Marie-Thérèse a compris que son sourire n’était qu’une façade. Car, sans le dire à ses amis, l’ancien portier de Pontivy traverse une passe difficile. Avec l’arrivée du froid, son dos, ses reins et sa jambe droite le font terriblement souffrir. « Je double mes cachets pour être à l’aise dans la journée et passer de bonnes nuits », explique-t-il. Depuis quelques semaines, il ne s’adonne qu’à la natation, au détriment des séances de kiné. «Il faut que je reprenne le kiné, j’attends d’être bien dans ma tête ». Le moral est fluctuant. L’approche du deuxième anniversaire de la tragédie a réveillé de mauvais souvenirs. Deux ans après le drame, la plaie Cabinda n’est pas encore refermée.

Le gouvernement togolais débloque une aide annuelle

Pourtant, sa situation s’est sensiblement améliorée depuis l’an passé. Son statut d’handicapé vient d’être reconnu. A ce titre, il perçoit une pension mensuelle de 700 euros. De son côté, le gouvernement togolais a débloqué une aide annuelle de 53.000 euros. Quant à la FIFA, elle lui avait versé, en fin d’année 2010, une indemnité de 72.000 euros, somme qui lui a servi à payer sa rééducation au centre de Kerpape, à Ploemeur, en Bretagne. Mais l’argent n’est pas tout.
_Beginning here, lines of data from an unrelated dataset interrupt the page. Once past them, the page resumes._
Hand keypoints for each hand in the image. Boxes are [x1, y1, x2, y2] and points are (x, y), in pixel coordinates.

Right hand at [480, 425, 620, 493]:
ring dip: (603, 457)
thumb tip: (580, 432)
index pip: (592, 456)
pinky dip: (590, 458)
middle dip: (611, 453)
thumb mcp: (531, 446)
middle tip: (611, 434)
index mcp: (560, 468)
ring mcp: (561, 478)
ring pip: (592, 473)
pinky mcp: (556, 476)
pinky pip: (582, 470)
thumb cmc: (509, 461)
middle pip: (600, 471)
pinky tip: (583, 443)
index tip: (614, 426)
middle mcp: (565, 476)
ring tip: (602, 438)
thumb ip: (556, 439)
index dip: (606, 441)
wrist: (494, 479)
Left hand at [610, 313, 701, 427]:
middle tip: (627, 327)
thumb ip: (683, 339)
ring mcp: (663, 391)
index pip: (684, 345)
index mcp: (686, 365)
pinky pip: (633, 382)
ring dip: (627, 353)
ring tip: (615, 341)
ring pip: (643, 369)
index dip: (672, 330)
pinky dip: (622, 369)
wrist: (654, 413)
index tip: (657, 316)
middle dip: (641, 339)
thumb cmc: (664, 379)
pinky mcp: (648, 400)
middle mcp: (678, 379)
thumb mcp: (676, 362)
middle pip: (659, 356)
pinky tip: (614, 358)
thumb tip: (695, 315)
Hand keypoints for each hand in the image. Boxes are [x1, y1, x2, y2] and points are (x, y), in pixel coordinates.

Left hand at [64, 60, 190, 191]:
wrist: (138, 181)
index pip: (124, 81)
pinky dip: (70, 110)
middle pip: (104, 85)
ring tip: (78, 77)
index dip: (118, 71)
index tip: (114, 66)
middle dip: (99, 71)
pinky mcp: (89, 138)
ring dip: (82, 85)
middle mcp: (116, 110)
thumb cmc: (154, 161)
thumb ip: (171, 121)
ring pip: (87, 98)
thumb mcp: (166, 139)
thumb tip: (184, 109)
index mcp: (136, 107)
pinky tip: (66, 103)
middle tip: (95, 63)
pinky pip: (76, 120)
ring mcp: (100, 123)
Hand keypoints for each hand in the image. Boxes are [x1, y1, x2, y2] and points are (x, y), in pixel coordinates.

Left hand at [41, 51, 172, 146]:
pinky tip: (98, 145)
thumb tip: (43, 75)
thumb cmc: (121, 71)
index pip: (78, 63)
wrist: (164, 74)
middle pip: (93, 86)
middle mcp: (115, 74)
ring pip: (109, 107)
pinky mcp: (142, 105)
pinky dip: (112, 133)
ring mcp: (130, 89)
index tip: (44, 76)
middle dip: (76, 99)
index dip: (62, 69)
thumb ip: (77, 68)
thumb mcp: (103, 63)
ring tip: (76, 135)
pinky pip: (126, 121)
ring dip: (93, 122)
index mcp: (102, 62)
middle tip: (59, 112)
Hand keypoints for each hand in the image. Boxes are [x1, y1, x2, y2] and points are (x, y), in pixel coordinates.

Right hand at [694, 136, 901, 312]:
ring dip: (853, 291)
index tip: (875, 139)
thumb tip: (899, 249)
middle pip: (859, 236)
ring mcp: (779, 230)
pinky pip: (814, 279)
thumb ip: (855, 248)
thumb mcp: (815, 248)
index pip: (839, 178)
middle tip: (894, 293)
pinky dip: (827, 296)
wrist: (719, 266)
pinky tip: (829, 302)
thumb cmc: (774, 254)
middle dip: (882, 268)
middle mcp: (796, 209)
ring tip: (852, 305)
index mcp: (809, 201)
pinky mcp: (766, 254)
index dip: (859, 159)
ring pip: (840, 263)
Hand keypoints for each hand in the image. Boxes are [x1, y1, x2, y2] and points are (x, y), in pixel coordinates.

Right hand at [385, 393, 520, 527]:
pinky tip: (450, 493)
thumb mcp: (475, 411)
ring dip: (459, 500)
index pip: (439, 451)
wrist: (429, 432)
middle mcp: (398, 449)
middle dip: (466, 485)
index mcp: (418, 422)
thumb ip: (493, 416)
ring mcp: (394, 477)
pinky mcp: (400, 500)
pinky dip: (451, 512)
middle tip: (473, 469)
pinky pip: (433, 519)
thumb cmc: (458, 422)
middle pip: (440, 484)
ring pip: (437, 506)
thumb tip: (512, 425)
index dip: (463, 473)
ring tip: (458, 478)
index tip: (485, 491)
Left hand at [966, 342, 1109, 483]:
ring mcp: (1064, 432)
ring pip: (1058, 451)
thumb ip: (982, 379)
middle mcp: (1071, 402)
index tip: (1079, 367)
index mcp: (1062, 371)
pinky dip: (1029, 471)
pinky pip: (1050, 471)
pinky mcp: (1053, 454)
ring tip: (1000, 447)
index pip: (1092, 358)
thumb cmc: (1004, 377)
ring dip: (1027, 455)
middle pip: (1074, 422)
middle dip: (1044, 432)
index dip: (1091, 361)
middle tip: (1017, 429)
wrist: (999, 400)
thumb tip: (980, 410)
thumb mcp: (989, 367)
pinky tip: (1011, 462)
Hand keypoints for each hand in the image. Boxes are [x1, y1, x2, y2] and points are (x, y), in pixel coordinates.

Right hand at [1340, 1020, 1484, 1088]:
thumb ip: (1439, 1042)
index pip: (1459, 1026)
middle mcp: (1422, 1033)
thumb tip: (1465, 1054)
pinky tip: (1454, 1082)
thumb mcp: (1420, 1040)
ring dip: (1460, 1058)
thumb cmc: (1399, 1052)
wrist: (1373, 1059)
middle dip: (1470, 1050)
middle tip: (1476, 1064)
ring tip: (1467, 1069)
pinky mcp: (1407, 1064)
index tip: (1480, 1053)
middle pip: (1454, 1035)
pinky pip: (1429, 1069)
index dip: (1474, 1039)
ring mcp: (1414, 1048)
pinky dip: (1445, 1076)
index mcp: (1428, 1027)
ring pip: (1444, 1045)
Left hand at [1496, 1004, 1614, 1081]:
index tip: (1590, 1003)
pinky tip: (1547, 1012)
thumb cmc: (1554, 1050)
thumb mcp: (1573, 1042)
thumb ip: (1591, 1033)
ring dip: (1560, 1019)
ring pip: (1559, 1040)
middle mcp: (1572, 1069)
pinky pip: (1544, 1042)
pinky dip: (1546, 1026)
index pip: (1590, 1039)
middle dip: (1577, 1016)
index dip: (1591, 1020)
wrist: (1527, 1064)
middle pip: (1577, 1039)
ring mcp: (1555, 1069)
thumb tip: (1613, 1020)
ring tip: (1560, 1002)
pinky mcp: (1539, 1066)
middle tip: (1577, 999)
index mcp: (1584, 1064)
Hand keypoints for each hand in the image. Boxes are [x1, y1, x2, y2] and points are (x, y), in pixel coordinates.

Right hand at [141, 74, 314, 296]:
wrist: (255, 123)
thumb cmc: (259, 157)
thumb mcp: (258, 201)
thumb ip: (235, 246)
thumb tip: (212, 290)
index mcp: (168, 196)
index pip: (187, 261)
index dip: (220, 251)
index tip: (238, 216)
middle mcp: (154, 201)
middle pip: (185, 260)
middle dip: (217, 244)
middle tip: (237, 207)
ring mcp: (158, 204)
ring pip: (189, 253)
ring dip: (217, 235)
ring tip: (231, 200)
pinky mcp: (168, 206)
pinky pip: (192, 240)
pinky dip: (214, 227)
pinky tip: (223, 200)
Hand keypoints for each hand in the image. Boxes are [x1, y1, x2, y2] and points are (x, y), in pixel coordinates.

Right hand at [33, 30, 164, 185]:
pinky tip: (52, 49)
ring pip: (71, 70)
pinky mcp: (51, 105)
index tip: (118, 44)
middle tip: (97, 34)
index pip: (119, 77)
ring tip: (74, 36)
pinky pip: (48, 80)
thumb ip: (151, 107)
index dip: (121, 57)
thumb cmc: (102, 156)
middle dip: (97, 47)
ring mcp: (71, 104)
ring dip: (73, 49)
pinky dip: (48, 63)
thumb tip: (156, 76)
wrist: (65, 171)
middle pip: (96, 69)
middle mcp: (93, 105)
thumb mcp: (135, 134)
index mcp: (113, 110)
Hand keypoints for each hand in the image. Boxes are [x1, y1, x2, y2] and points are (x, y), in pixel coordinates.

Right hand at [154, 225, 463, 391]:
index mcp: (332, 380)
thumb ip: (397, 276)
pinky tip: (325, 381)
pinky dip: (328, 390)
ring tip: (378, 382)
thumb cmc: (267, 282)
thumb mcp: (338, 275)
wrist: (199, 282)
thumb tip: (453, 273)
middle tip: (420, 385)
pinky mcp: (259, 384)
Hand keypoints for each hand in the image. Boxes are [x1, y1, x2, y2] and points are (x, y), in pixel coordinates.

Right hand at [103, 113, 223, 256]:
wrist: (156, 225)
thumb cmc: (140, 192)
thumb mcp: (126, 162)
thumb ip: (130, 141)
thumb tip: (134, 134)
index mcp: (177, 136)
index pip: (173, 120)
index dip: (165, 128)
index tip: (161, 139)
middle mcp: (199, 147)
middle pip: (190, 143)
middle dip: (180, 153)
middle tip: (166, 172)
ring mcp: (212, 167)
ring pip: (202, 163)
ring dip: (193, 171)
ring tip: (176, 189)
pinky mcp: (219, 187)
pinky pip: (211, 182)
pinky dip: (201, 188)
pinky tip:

Et ce ne sont pas quelques milliers d’euros qui effaceront le traumatisme.

L’UNFP l’aide à se reconvertir

La clé de sa reconstruction ? Une nouvelle activité professionnelle. Dans ce domaine aussi, les choses ont évoluées dans le bons sens. Kodjovi Obilalé tente, depuis quelques semaines, d’acquérir une formation en bureautique ou comptabilité grâce au soutien de l’Union nationale des footballeurs professionnels (UNFP). Dans quelques temps, il devrait débuter une évaluation en milieu de travail (EMT), passage obligatoire pour jauger ses compétences en milieu professionnel. Une première étape avant le but ultime : l’obtention d’un emploi sur Lorient.

Lui permettre de se réinsérer professionnellement, c’est là l’objectif numéro un de l’UNFP. Le syndicat français des joueurs professionnels a pris en charge l’ancien footballeur en septembre 2010. L’histoire est d’autant plus belle que Kodjovi Obilalé n’était pas professionnel au moment du drame. « Pour nous, ça paraissait évident de l’accompagner, explique - surpris par la question - Philippe Lafon, secrétaire exécutif du syndicat, on l’a déjà fait pour d’autres ». L’UNFP est spécialiste en la matière : le syndicat a favorisé deux mille reconversions d’anciens footballeurs en l’espace de vingt ans. Pascal Bollini aide ainsi Kodjovi dans ses démarches avec Cap Emploi, une association spécialisée dans l’embauche des personnes handicapées.

Un soutien moral indispensable

Mais l’UNFP ne limite pas son soutien au seul aspect professionnel. Manfa Camara, un ancien joueur de Lorient devenu paraplégique en 2002, lui apporte une aide psychologique indispensable. « Il le secoue quand ça va pas », précise Philippe Lafon. Stéphane Burgalter est, pour sa part, en charge des affaires juridiques avec l’Afrique. Quant à René Charrier, le vice-président et Philippe Lafon, ils l’appellent régulièrement pour l’écouter, l’épauler et l’encourager. « Il y a des objectifs qui sont fixés avec des calendriers précis, commente Philippe Lafon, mais, on n’est pas toujours dans les aspects dossiers, on s’intéresse à sa vie de tous les jours, “qu’est-ce que tu fais aujourd’hui”, “qu’est-ce que t’as prévu cette semaine ?” ». Ce soutien est vital pour l’ancien gardien de Pontivy, qui estime, simplement : « s’il n’y avait pas l’UNFP, je ne sais pas où j’en serais aujourd’hui ».